Таких сел здесь три, расположены они неподалеку друг от друга. Мы на одном месте не сидим, постоянно мигрируем из села в село, везде у нас оборудованы места для комфортабельного проживания. Везде заплачено и везде нам рады. Мы для этих стариков и детей — деньги, хорошая еда и престиж в глазах других соплеменников. Но мигрируем мы не потому что нам деньги тратить некуда. Просто так нужно по соображениям безопасности. Шамиль, конечно, контролирует район, и при любой попытке федералов предпринять здесь хоть какие-то действия мы узнаем об этом первыми... Но у нашего амира есть свои соображения по данному вопросу. Он никому не доверяет и привык заботиться о себе сам лично. Такова специфика нашей работы...
Абу пребывал в дурном настроении. Опять Шамиль показал себя хозяином. Я здесь главный, ты — так себе, пришлый наемник. У нас назавтра в Аргуне были важные дела, там люди ждут, надо вопросы решать. Кроме того, туда завтра должен будет большой человек подъехать. Люди, ладно, подождут — это наши люди, а насчет большого человека нехорошо вышло. Пришлось звонить ему, переносить встречу на послезавтра. А это такой человек, что у него все расписано по минутам. Надо извиняться, оправдываться. Значит, нужно будет ему больше денег платить.
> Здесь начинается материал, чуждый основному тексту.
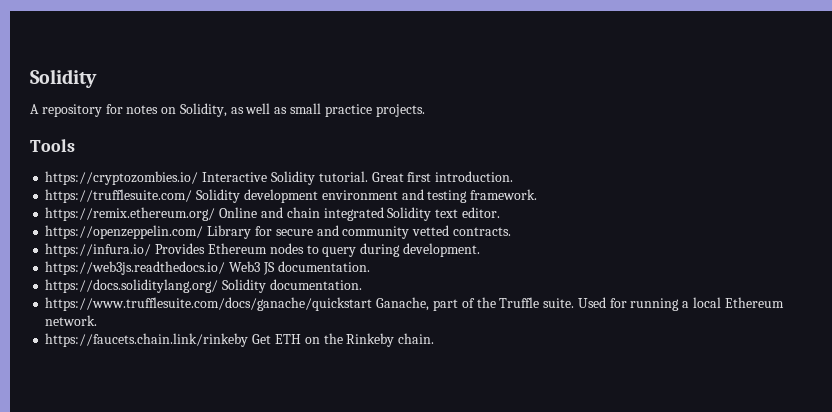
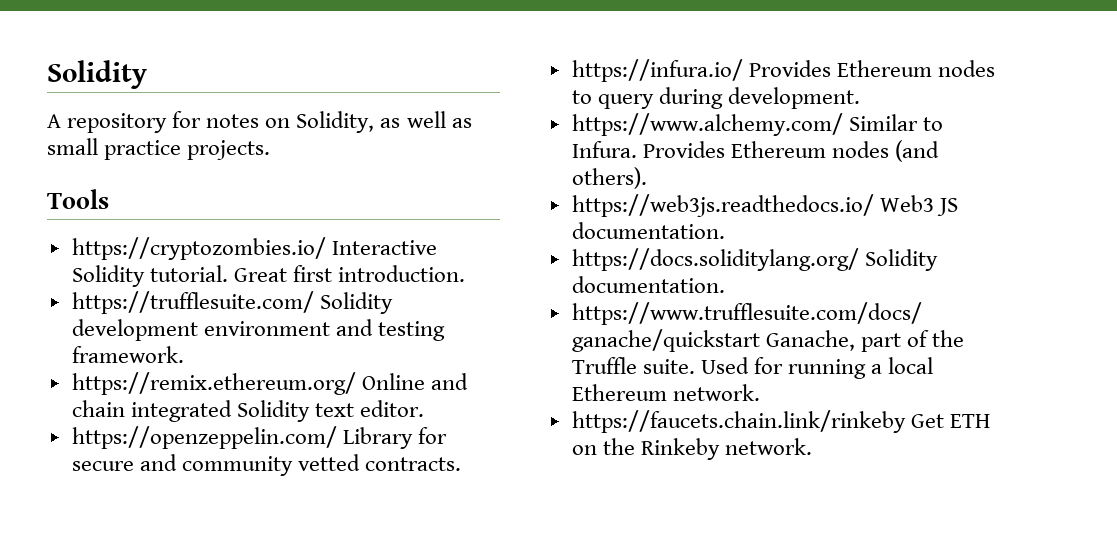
(480, 250) none -> [571,113,943,136] [571,140,940,162] [571,167,647,189] // https://www.alchemy.com/ Similar to Infura. Provides Ethereum nodes (and others).
[398,333,435,344] chain. -> [724,438,812,455] network.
Простая арифметика бизнеса: ты назначил встречу, если она отменяется по твоей вине, значит, ты несешь все расходы. Можно было бы, конечно, завтра не ехать, а заниматься делами. Шамиль ведь сказал: тебе решать. Но Абу прекрасно понимал, что такой деликатный вопрос надо решать при личном общении. Нельзя в таких делах оставлять недосказанность. А Шамиль не дал ему лазейки, хотя мог бы и пойти навстречу. Сказал бы: ладно, приезжай, когда с делами управишься, послезавтра или позже. Но он сказал конкретно: завтра, к полудню. То есть как бы намек кинул: не приедешь — пожалеешь...
Амир без аппетита поужинал и потребовал, чтобы ему привели Эльзу, ту самую невесту, у которой накануне был первый «брачный вечер». Халил было возразил: ее сейчас трогать нельзя, пусть немного заживет. У нас девок полно, выбирай любую... Абу на него прикрикнул: я что, в размерах уменьшился или внезапно чеченцем стал? Почему мне сегодня все указывают и поправляют меня? Давай, ведите невесту!